Les fleurs se développent à l’extrémité des branches.

Les degrés de diversité génétique au sein des populations de B. cuneata sont inhabituellement hauts pour une espèce rare et menacée[29], mais les populations peuvent être regroupées en deux groupes génétiques distincts. Ils ne sont pas séparés géographiquement par une grande distance mais par la Salt River, une rivière saline éphémère qui rend l’habitat inhabitable pour B. cuneata et les oiseaux qui pollinisent cette espèce. La rivière fonctionne ainsi comme une barrière aux échanges génétiques, conduisant à la divergence progressive des deux populations. Les efforts de sauvegarde doivent être conduits des deux côtés de la rivière pour préserver la plus grande diversité génétique possible[16],[21],[30],[31]. Plus récemment, un modèle d’analyse de risque a estimé que la taille de la population idéale pour réduire les risques d’extinction de l’espèce à des niveaux acceptables était de dix fois la taille de la population actuelle. Cela conduit à penser que chaque population et chaque habitat convenable doivent être protégés[17].

Maladie

Le dépérissement causé par Phytophthora cinnamomi n’est pas considéré comme une menace pour cette espèce, mais des tests ont révélé qu’elle y était tout de même sensible[32]. Ainsi dans une étude portant sur 49 espèces de Banksia, elle s’est montrée l’espèce la plus sensible, 80 % des plantes mourant dans les 96 jours suivant l’inoculation de la maladie, et la totalité des plantes étant mortes en moins d’un an[33].

Changement climatique

La survie de cette espèce est étroitement liée aux précipitations du fait de la sensibilité des jeunes pousses à la sècheresse. Cette espèce est donc inquiétée par le changement climatique. Cela est reconnu depuis 1992, quand il a été démontré que la pluviométrie hivernale dans la région de Quairading avait baissé d'environ 4 % par décennie, et si cette tendance se poursuit cela pourrait réduire la distribution de l’espèce[25]. Récemment, une étude plus approfondie sur l’impact potentiel du changement climatique sur cette espèce a conclu que des changements importants pourraient conduire à l’extinction de l’espèce, et sa répartition géographique pourrait se réduire de 80 % d’ici 2080. Toutefois, si les modifications climatiques sont moins importantes, la distribution de l’espèce ne diminuerait pas, tout cela dépendant de l’efficacité avec laquelle cette espèce pourra migrer dans de nouveaux habitats convenables[34].

Utilisation

Culture

La propagation de l’espèce se fait par graines, bien que celles-ci sont dures à obtenir[22]. Les graines n’ont besoin d’aucun traitement particulier avant d’être semées, et prennent environ 23 jours à germer[35]. Le bouturage a des résultats très irréguliers[22]. La plante elle-même préfère un sol profond, sableux et bien drainé, avec un pH compris entre 6 et 7. Elle a besoin d’être en plein soleil, mais une protection contre le vent est recommandée, car cette plante grandit vite et ses longues branches sont sensibles au vent.
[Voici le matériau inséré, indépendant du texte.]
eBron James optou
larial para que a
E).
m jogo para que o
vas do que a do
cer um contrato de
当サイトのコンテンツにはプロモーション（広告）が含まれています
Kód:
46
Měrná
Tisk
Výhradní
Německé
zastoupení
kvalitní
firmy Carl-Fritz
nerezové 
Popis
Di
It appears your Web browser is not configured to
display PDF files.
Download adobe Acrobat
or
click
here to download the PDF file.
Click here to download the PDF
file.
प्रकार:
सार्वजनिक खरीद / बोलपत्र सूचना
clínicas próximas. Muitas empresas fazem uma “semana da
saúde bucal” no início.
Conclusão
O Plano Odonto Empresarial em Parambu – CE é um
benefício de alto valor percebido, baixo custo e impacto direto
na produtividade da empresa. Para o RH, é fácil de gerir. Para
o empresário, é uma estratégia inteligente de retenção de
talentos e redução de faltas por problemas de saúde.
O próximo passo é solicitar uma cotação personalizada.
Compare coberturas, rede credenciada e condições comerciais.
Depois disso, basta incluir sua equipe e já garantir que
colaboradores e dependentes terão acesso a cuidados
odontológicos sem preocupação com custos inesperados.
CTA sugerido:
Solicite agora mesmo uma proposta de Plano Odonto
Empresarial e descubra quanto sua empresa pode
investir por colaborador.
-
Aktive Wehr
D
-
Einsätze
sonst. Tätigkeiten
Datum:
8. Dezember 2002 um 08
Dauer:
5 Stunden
On peut obtenir un arbuste plus compact en élaguant le quart supérieur de la plante tous les ans[22],[36]. Cette espèce a un intérêt mineur pour l’industrie des fleurs coupées, du fait de son feuillage épineux[22] et sa tendance à faire goutter son nectar.
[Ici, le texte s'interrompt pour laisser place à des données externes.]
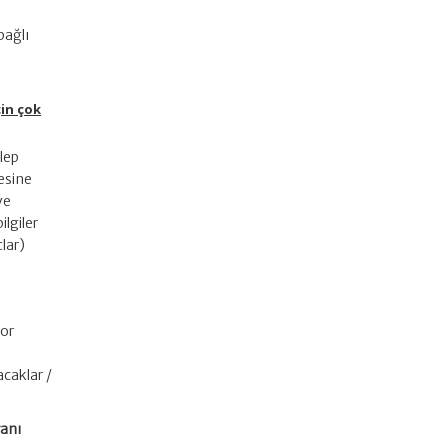
bağlı
çin çok
alep
mesine
ve
lgiler
lar)
zor
acaklar /
ranı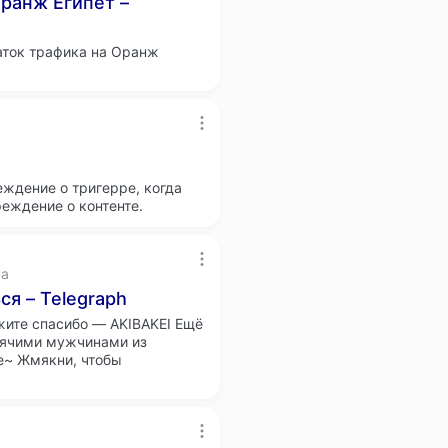
Оранж Египет –
таток трафика на Оранж
реждение о тригерре, когда
реждение о контенте.
ya
ся – Telegraph
жите спасибо — AKIBAKEI Ещё
рячими мужчинами из
е~ Жмякни, чтобы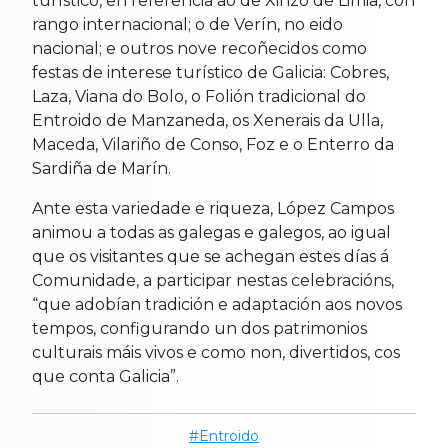
turístico, en referencia ao de Xinzo de Limia, con
rango internacional; o de Verín, no eido
nacional; e outros nove recoñecidos como
festas de interese turístico de Galicia: Cobres,
Laza, Viana do Bolo, o Folión tradicional do
Entroido de Manzaneda, os Xenerais da Ulla,
Maceda, Vilariño de Conso, Foz e o Enterro da
Sardiña de Marín.
Ante esta variedade e riqueza, López Campos
animou a todas as galegas e galegos, ao igual
que os visitantes que se achegan estes días á
Comunidade, a participar nestas celebracións,
“que adobían tradición e adaptación aos novos
tempos, configurando un dos patrimonios
culturais máis vivos e como non, divertidos, cos
que conta Galicia”.
Entroido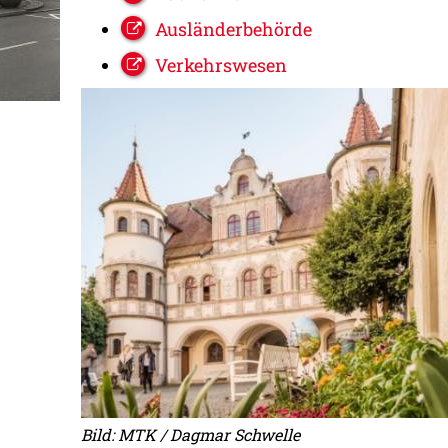
Ausländerbehörde
Verkehrswesen
Bild: MTK / Dagmar Schwelle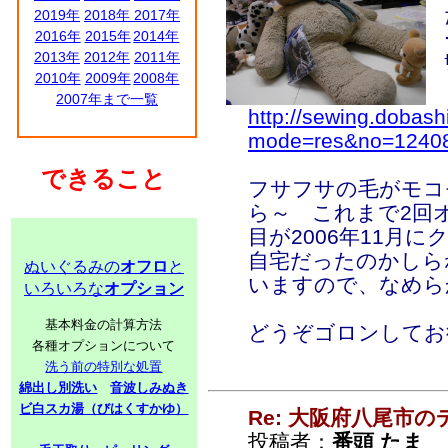
2019年
2018年
2017年
2016年
2015年
2014年
2013年
2012年
2011年
2010年
2009年
2008年
2007年まで一覧
http://sewing.dobash
mode=res&no=1240
できること
フサフサの毛がモコ
ら～ これまで2回
目が2006年11月
自宅だったのかしら
ぬいぐるみの
オフロ
と
いますので、なめら
いろいろな
オプション
基本料金の計算方法
どうぞゴロンしてお
各種オプションについて
洗う前の特別な処置
綿出し別洗い
音波しみぬき
ビ白スカ湯（びはくすかゆ）
Re: 大阪府八尾市
投稿者：
番頭 たま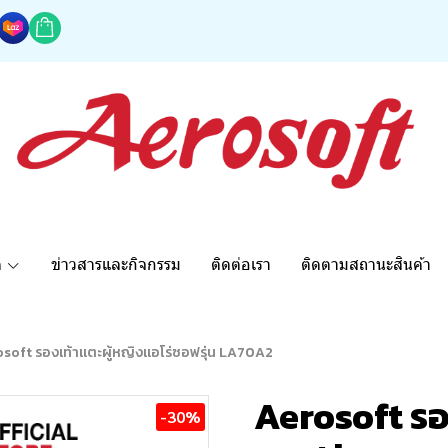
ด
ข่าวสารและกิจกรรม
ติดต่อเรา
ติดตามสถานะสินค้า
soft รองเท้าแตะผู้หญิงแอโร่ซอฟรุ่น LA70A2
Aerosoft รอ
-30%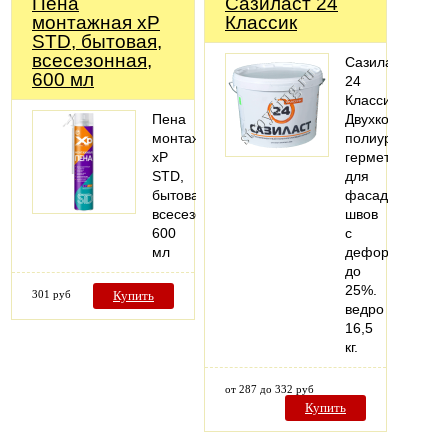
Пена
Сазиласт 24
монтажная xP
Классик
STD, бытовая,
всесезонная,
Сазиласт
600 мл
24
Классик-
Пена
Двухкомпонент
монтажная
полиуретановы
xP
герметик
STD,
для
бытовая,
фасадных
всесезонная,
швов
600
с
мл
деформацией
до
25%.
301 руб
Купить
ведро
16,5
кг.
от 287 до 332 руб
Купить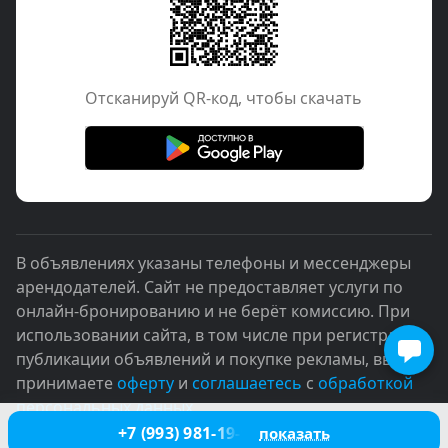
Отcканируй QR-код, чтобы скачать
В объявлениях указаны телефоны и мессенджеры
арендодателей. Сайт не предоставляет услуги по
онлайн-бронированию и не берёт комиссию. При
использовании сайта, в том числе при регистрации,
публикации объявлений и покупке рекламы, вы
принимаете
оферту
и
соглашаетесь
с
обработкой
персональных данных
+7 (993) 981-19-91
показать
© 2005–2026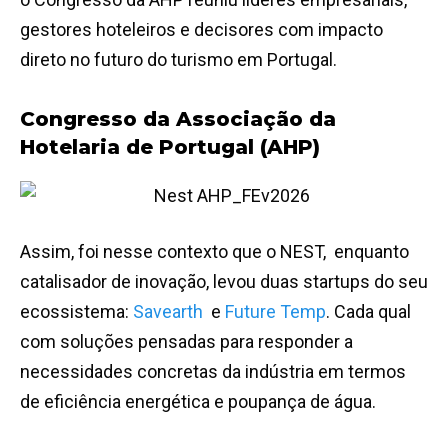
gestores hoteleiros e decisores com impacto
direto no futuro do turismo em Portugal.
Congresso da Associação da
Hotelaria de Portugal (AHP)
Assim, foi nesse contexto que o NEST, enquanto
catalisador de inovação, levou duas startups do seu
ecossistema:
Savearth
e
Future Temp
. Cada qual
com soluções pensadas para responder a
necessidades concretas da indústria em termos
de eficiência energética e poupança de água.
Ironiquement, étant donné son statut de sauvegarde, Kingsley Dixon, du Kings Park and Botanic Garden, considère que cette espèce peut devenir envahissante, des arbustes ayant été plantés au nord de Moore River pour fournir des plantes aromatiques, et des plantules ont été observés par la suite[5].

Références culturelles

Banksia cuneata a été adopté comme emblème du Comté de Quairading, et est représenté sur le logo de cette région. Il existe un parc nommé Cuneata Park dans la ville de Quairading[5].